Saved entries:
[Start of section]
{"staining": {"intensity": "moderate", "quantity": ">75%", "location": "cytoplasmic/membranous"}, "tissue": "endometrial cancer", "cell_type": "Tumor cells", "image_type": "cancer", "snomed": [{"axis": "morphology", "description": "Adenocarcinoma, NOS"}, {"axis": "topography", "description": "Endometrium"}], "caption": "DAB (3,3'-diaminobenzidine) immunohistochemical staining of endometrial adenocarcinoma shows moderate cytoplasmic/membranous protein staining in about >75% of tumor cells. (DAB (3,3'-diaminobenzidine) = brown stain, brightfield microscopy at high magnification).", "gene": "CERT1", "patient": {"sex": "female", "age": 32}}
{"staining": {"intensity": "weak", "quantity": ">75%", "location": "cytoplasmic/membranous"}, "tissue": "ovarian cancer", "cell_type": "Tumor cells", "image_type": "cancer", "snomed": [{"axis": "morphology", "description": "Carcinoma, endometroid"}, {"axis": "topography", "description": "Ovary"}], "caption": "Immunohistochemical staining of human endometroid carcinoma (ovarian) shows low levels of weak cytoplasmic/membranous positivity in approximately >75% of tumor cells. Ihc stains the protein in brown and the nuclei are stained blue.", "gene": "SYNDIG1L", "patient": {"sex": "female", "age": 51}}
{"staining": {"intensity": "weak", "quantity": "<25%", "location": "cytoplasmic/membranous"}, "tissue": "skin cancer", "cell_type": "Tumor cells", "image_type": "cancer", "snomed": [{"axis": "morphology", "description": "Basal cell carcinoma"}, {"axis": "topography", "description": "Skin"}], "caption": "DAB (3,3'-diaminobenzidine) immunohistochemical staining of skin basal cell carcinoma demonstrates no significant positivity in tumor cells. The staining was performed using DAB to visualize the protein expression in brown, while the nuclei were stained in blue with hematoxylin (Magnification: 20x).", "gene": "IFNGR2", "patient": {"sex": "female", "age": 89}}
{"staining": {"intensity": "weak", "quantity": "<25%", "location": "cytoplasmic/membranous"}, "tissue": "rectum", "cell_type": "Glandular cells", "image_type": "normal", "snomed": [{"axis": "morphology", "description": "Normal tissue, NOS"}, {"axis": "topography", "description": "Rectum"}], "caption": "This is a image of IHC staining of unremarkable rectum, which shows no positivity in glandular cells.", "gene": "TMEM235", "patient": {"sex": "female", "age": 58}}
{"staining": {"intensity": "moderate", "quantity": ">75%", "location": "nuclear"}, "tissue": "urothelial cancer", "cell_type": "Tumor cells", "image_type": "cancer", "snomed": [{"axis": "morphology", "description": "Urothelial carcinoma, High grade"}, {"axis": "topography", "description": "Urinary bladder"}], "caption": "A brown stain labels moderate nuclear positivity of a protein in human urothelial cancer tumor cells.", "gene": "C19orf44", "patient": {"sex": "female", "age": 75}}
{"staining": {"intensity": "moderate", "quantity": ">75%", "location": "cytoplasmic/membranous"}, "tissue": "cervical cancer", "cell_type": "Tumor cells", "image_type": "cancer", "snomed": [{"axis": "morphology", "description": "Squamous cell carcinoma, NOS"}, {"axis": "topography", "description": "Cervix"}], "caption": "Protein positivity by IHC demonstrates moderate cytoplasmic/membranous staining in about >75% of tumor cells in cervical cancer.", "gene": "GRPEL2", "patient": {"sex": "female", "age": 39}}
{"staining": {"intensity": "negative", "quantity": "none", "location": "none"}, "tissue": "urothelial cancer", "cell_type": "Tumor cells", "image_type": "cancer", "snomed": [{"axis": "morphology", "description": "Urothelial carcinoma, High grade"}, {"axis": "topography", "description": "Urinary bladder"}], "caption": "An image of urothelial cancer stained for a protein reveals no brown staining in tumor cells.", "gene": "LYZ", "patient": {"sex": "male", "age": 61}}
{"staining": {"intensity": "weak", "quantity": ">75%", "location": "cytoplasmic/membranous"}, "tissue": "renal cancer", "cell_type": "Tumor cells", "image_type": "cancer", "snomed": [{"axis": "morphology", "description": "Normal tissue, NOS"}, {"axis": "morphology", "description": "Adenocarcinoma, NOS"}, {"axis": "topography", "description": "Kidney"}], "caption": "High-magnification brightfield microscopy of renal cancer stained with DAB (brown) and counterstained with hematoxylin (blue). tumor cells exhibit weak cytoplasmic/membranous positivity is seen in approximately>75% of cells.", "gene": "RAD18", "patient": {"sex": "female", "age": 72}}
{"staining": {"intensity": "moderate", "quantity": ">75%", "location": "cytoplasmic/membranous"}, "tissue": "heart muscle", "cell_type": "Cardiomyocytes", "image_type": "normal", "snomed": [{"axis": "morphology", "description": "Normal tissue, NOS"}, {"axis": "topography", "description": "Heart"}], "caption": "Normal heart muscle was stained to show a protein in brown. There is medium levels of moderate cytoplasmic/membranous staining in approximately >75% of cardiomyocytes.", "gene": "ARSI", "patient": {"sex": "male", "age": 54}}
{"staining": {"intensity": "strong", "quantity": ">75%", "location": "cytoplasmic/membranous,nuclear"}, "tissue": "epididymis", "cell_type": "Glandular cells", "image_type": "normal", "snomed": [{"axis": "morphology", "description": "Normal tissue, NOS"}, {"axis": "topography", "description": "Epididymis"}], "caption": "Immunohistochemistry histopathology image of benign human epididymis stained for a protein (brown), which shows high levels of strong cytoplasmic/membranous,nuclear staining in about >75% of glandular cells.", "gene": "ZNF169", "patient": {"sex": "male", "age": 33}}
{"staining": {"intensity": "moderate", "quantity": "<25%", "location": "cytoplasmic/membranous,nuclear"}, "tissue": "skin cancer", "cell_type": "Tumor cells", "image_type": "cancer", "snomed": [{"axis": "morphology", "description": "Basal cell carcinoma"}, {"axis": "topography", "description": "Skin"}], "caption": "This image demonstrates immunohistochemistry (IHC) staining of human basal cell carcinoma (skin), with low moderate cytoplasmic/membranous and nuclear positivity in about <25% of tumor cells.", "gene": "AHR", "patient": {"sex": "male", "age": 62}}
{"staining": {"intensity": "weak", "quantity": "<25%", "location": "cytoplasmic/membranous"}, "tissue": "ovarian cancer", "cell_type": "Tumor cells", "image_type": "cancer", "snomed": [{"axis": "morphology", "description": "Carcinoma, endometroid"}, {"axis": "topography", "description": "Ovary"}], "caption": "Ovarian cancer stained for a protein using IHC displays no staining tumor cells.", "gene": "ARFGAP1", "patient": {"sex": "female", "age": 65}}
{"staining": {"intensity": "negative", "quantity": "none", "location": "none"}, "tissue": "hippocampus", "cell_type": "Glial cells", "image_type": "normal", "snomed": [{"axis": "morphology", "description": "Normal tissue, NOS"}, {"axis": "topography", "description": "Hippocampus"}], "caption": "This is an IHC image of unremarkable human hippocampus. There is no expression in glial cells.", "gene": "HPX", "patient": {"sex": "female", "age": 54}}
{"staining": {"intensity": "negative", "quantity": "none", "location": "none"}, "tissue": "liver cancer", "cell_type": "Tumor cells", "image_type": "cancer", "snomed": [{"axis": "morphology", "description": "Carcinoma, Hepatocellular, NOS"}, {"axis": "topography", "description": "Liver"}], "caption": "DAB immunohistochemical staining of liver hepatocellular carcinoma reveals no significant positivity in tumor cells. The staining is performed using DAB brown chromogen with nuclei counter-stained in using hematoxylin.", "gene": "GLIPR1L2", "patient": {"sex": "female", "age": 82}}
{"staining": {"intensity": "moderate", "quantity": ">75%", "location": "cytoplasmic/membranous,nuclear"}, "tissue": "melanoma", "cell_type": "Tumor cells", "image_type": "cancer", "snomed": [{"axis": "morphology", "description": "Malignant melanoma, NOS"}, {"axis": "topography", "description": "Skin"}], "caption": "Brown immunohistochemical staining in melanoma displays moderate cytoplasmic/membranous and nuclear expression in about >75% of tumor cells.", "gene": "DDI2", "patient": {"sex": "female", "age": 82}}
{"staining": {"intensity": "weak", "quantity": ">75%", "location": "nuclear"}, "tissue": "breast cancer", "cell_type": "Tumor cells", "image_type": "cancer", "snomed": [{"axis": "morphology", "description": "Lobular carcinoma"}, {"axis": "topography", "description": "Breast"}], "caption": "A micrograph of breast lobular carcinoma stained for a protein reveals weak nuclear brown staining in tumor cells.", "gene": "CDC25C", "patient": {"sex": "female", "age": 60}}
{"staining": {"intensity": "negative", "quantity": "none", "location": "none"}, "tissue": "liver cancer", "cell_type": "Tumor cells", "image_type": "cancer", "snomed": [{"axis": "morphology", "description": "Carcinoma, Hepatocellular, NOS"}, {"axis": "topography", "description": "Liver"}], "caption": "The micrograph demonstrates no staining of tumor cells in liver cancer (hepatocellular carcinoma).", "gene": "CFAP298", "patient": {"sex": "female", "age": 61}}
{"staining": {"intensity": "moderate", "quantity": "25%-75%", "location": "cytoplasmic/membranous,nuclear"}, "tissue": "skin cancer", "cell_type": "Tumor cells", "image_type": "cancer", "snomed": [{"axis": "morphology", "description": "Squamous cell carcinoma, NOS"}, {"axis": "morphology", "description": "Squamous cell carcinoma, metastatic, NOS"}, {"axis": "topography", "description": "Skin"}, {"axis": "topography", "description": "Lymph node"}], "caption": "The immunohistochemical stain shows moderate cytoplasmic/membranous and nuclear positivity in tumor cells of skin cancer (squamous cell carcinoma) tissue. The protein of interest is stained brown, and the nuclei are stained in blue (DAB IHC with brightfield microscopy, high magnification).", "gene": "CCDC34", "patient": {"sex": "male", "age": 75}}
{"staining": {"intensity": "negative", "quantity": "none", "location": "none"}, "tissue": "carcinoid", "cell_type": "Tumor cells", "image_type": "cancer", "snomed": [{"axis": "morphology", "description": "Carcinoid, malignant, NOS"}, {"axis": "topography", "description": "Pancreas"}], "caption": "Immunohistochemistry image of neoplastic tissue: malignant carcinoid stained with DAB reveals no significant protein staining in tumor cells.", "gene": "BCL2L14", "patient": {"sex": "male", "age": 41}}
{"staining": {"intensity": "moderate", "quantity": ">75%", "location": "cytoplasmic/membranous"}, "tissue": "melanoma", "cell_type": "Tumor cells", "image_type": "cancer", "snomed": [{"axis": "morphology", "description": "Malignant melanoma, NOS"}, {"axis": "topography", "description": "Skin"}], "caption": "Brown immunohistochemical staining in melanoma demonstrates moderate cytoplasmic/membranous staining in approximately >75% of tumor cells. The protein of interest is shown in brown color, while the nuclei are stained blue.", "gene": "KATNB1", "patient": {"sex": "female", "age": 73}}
[End of section]
__EXERCISE AIM__: Scan the entries above for the string "Ovary", and copy every line where it turns up.

__REPLY TO THE TASK__:
{"staining": {"intensity": "weak", "quantity": ">75%", "location": "cytoplasmic/membranous"}, "tissue": "ovarian cancer", "cell_type": "Tumor cells", "image_type": "cancer", "snomed": [{"axis": "morphology", "description": "Carcinoma, endometroid"}, {"axis": "topography", "description": "Ovary"}], "caption": "Immunohistochemical staining of human endometroid carcinoma (ovarian) shows low levels of weak cytoplasmic/membranous positivity in approximately >75% of tumor cells. Ihc stains the protein in brown and the nuclei are stained blue.", "gene": "SYNDIG1L", "patient": {"sex": "female", "age": 51}}
{"staining": {"intensity": "weak", "quantity": "<25%", "location": "cytoplasmic/membranous"}, "tissue": "ovarian cancer", "cell_type": "Tumor cells", "image_type": "cancer", "snomed": [{"axis": "morphology", "description": "Carcinoma, endometroid"}, {"axis": "topography", "description": "Ovary"}], "caption": "Ovarian cancer stained for a protein using IHC displays no staining tumor cells.", "gene": "ARFGAP1", "patient": {"sex": "female", "age": 65}}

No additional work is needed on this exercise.